What you are asked to do: Reproduce the stretch of the entries from their start through the line containing "#### 155W section diagnostics", both ends included, leaving out the pictures.

Dataset excerpts:
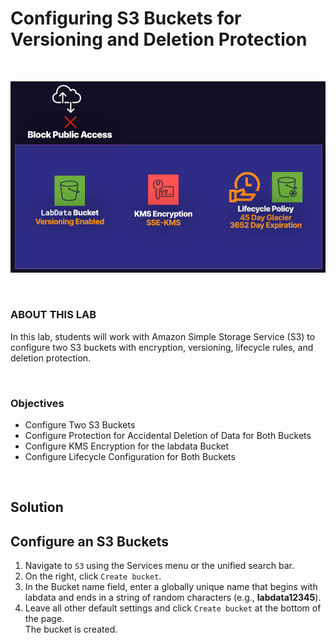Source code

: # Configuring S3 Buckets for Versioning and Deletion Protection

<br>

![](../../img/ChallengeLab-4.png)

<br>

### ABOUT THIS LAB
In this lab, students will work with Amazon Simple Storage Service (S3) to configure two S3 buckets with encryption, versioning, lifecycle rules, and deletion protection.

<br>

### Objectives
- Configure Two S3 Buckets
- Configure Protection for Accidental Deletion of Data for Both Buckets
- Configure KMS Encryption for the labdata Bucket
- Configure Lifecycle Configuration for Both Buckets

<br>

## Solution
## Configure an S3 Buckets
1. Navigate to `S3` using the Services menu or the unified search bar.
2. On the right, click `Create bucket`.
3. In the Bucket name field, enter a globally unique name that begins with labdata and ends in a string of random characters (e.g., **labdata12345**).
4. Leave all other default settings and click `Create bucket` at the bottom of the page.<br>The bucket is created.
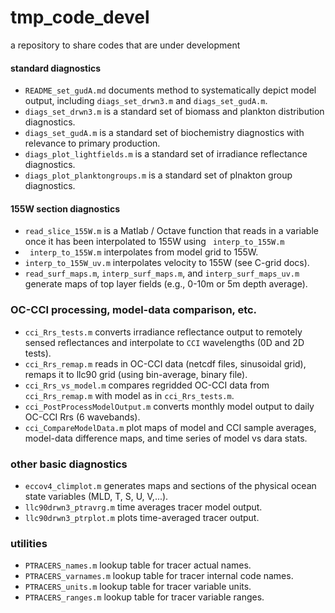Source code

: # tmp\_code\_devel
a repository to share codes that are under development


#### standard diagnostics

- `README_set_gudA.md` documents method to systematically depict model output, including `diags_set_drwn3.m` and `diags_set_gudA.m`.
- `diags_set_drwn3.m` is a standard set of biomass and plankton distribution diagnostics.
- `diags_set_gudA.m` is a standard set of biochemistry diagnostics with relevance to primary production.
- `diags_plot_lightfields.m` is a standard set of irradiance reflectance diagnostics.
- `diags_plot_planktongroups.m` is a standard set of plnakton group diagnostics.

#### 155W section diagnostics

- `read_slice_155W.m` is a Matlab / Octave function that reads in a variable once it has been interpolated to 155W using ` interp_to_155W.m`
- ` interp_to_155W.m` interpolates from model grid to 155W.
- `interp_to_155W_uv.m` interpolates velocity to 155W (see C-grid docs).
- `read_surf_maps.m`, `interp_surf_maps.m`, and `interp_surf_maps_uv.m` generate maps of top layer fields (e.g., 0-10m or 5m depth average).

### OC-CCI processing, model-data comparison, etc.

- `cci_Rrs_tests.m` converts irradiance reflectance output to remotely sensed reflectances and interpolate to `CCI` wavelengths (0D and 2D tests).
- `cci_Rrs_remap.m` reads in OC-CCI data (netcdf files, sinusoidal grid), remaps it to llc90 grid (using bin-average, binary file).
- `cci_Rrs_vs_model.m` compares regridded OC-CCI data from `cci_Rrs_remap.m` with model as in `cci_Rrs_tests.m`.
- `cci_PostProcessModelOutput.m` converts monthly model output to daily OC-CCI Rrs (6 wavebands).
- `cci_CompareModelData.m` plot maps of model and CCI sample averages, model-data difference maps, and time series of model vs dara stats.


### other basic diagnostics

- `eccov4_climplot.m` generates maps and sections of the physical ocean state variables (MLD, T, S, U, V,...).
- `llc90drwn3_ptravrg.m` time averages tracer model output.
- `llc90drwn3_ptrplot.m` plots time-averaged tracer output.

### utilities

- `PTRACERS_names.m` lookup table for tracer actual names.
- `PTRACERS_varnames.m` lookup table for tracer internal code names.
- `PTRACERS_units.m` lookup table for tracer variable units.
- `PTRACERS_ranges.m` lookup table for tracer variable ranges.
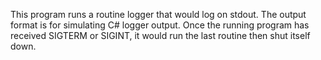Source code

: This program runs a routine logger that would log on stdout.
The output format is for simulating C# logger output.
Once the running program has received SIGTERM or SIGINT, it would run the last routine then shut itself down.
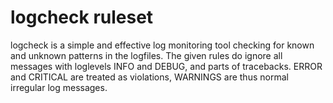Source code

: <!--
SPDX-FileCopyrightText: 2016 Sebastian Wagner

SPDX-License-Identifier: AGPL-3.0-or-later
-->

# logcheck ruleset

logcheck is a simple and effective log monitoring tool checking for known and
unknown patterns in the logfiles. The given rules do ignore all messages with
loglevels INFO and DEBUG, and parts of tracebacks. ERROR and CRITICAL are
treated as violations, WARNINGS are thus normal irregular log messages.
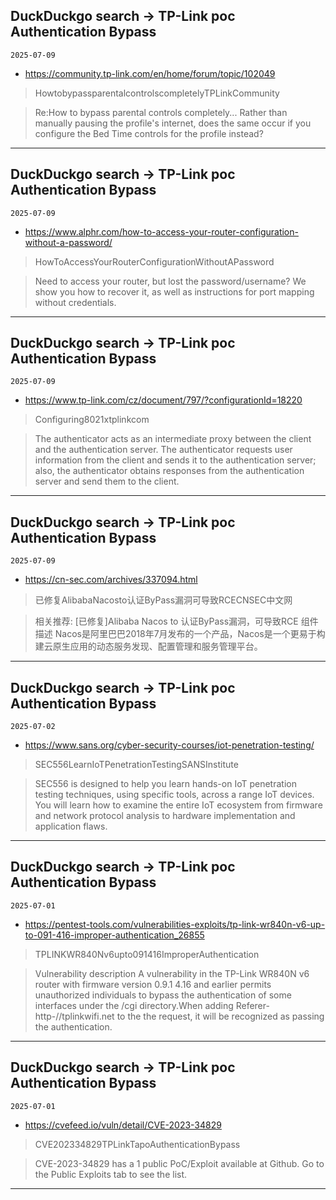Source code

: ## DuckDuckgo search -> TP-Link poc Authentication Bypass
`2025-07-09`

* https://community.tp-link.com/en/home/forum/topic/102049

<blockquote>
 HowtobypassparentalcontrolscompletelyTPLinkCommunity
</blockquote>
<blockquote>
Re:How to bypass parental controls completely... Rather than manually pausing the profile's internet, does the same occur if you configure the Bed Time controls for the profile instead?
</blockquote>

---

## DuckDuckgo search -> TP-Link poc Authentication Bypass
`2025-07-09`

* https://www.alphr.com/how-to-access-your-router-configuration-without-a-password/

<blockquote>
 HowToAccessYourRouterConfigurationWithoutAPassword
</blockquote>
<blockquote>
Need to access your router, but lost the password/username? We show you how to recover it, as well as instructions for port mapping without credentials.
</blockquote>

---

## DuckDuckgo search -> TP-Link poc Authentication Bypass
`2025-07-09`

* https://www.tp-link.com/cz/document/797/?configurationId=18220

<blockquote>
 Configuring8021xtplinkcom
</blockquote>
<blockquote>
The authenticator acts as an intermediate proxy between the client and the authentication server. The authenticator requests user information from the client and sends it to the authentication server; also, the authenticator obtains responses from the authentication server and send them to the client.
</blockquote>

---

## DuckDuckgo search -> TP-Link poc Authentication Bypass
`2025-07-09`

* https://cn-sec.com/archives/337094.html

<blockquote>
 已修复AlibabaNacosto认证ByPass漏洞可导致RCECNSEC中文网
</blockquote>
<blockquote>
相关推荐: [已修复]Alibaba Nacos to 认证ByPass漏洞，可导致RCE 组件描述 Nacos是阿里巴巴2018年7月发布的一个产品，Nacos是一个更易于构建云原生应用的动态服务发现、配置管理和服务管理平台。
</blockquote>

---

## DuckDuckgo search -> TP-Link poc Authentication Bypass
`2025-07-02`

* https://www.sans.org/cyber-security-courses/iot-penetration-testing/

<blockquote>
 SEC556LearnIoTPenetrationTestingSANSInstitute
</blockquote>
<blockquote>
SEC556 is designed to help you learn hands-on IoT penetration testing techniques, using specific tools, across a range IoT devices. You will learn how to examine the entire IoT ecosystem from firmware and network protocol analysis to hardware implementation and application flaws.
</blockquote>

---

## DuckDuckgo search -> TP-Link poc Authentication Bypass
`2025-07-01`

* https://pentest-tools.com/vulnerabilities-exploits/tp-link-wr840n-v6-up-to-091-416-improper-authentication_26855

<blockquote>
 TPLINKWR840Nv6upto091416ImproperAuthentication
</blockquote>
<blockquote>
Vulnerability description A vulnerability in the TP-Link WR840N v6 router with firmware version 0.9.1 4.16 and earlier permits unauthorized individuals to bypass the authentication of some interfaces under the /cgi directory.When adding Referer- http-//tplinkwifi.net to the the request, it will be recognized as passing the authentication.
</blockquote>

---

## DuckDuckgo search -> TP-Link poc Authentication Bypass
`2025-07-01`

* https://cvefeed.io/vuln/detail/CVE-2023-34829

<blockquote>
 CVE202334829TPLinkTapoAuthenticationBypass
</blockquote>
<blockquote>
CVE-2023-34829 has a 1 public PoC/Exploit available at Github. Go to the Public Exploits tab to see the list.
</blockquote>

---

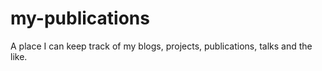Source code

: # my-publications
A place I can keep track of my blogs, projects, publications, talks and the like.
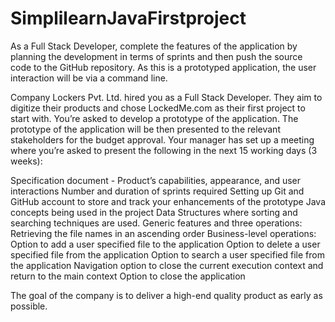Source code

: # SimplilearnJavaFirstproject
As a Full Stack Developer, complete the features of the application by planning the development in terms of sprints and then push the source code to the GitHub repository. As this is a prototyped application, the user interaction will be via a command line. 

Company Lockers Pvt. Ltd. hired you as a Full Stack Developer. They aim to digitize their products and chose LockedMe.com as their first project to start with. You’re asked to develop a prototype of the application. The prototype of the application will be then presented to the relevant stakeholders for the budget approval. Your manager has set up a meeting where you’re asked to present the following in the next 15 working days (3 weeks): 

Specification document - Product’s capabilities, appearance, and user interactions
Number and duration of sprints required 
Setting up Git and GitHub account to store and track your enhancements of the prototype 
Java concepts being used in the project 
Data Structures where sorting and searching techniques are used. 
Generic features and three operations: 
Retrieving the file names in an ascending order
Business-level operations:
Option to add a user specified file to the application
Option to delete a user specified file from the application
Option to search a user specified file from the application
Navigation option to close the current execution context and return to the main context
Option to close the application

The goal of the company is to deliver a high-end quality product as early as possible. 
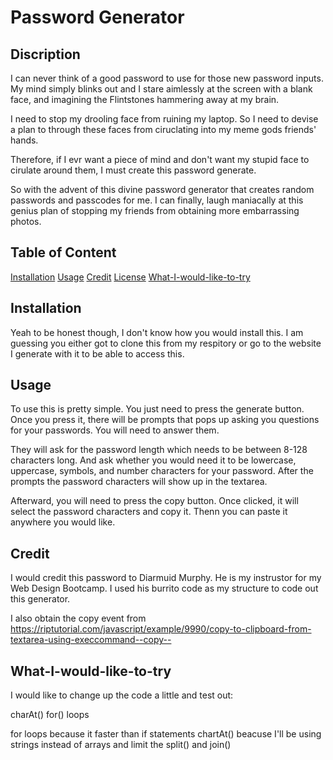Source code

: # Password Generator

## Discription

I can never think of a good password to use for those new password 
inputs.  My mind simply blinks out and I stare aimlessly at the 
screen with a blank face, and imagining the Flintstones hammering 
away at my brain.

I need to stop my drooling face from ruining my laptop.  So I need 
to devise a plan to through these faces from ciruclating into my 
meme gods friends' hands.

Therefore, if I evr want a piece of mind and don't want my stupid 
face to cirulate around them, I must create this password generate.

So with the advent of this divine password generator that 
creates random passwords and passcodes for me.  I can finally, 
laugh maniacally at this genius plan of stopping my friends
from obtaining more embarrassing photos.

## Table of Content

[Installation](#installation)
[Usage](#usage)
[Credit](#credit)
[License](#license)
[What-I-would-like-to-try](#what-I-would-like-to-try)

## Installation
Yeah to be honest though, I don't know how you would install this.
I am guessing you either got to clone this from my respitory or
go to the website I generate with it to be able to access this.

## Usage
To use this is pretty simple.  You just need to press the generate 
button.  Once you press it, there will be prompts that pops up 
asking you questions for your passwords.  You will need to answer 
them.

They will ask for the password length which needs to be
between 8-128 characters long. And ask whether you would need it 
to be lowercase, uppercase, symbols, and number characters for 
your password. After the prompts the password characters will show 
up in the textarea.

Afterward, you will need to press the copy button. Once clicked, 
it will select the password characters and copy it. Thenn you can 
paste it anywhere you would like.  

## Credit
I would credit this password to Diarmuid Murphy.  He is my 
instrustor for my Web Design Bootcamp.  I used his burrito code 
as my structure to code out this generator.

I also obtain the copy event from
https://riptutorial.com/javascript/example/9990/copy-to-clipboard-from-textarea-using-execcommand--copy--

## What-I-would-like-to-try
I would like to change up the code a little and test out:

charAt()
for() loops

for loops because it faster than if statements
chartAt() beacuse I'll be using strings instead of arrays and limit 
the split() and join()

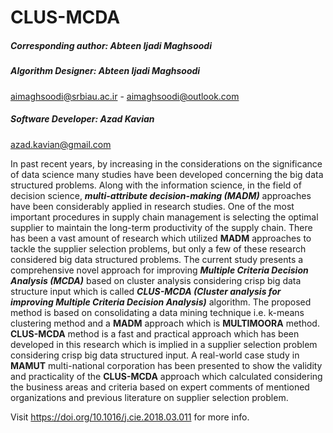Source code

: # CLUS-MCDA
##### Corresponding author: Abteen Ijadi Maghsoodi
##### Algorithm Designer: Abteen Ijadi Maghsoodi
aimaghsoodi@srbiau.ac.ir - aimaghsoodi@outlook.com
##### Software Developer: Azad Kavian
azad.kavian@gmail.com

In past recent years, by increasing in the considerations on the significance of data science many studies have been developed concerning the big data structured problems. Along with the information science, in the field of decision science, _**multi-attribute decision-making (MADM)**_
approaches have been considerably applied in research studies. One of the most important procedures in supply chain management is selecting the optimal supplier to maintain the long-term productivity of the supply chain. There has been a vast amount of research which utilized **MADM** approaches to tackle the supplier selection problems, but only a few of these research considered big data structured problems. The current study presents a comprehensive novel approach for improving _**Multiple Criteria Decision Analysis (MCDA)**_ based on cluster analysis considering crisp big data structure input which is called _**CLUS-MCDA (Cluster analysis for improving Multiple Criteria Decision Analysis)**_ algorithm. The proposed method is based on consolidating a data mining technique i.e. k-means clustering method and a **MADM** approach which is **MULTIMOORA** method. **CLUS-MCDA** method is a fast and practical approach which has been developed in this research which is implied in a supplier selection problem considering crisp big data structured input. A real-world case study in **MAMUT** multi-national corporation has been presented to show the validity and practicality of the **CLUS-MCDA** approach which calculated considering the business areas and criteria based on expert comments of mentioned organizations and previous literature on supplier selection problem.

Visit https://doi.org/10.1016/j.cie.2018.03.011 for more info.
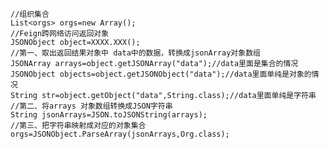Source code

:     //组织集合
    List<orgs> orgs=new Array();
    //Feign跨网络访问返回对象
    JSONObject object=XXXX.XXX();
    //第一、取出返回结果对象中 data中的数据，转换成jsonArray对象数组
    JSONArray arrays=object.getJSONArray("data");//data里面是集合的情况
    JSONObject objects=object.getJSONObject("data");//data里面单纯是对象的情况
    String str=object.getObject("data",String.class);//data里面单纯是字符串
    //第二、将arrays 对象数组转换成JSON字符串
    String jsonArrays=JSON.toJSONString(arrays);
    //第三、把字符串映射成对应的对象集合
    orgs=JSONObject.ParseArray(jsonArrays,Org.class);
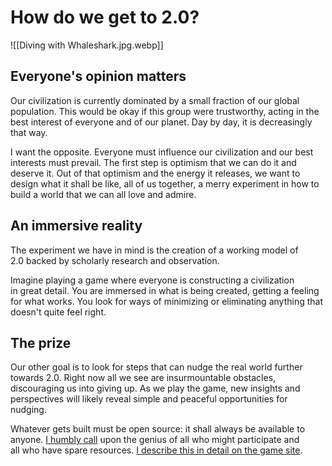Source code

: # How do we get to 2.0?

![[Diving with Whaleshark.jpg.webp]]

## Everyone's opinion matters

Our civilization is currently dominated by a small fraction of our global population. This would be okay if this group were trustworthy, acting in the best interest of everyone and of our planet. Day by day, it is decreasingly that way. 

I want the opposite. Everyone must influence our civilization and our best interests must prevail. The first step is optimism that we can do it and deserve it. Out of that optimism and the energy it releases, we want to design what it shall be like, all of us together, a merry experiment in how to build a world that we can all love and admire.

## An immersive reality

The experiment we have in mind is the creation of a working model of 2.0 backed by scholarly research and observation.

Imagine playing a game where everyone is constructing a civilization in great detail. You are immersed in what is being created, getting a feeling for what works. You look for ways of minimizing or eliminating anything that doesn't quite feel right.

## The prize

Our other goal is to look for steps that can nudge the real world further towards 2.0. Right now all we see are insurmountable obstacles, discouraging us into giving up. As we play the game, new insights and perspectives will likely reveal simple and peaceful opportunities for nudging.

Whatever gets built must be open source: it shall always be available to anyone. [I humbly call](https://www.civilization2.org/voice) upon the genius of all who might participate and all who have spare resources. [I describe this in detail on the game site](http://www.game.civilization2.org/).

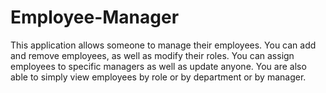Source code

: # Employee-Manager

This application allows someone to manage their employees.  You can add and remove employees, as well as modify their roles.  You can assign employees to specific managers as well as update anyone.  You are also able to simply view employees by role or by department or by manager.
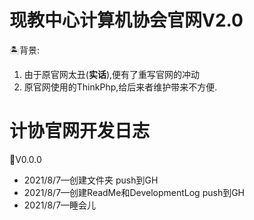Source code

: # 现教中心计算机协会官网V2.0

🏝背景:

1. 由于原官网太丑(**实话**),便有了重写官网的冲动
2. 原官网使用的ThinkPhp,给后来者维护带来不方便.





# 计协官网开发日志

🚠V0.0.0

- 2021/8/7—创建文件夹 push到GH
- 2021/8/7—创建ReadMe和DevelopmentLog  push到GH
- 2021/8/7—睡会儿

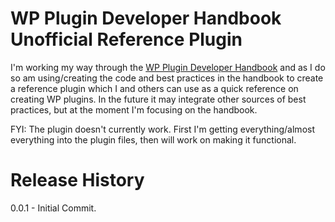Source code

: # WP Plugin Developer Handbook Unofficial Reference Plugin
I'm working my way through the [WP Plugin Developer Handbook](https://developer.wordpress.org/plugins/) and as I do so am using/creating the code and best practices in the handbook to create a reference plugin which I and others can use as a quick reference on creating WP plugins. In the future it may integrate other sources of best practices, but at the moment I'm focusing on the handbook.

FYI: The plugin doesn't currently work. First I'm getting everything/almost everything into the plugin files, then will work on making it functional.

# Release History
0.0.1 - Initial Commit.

Answer box:
Source code

: # Configuring S3 Buckets for Versioning and Deletion Protection

<br>

![](../../img/ChallengeLab-4.png)

<br>

### ABOUT THIS LAB
In this lab, students will work with Amazon Simple Storage Service (S3) to configure two S3 buckets with encryption, versioning, lifecycle rules, and deletion protection.

<br>

### Objectives
- Configure Two S3 Buckets
- Configure Protection for Accidental Deletion of Data for Both Buckets
- Configure KMS Encryption for the labdata Bucket
- Configure Lifecycle Configuration for Both Buckets

<br>

## Solution
## Configure an S3 Buckets
1. Navigate to `S3` using the Services menu or the unified search bar.
2. On the right, click `Create bucket`.
3. In the Bucket name field, enter a globally unique name that begins with labdata and ends in a string of random characters (e.g., **labdata12345**).
4. Leave all other default settings and click `Create bucket` at the bottom of the page.<br>The bucket is created.
Source code

: # tmp\_code\_devel
a repository to share codes that are under development


#### standard diagnostics

- `README_set_gudA.md` documents method to systematically depict model output, including `diags_set_drwn3.m` and `diags_set_gudA.m`.
- `diags_set_drwn3.m` is a standard set of biomass and plankton distribution diagnostics.
- `diags_set_gudA.m` is a standard set of biochemistry diagnostics with relevance to primary production.
- `diags_plot_lightfields.m` is a standard set of irradiance reflectance diagnostics.
- `diags_plot_planktongroups.m` is a standard set of plnakton group diagnostics.

#### 155W section diagnostics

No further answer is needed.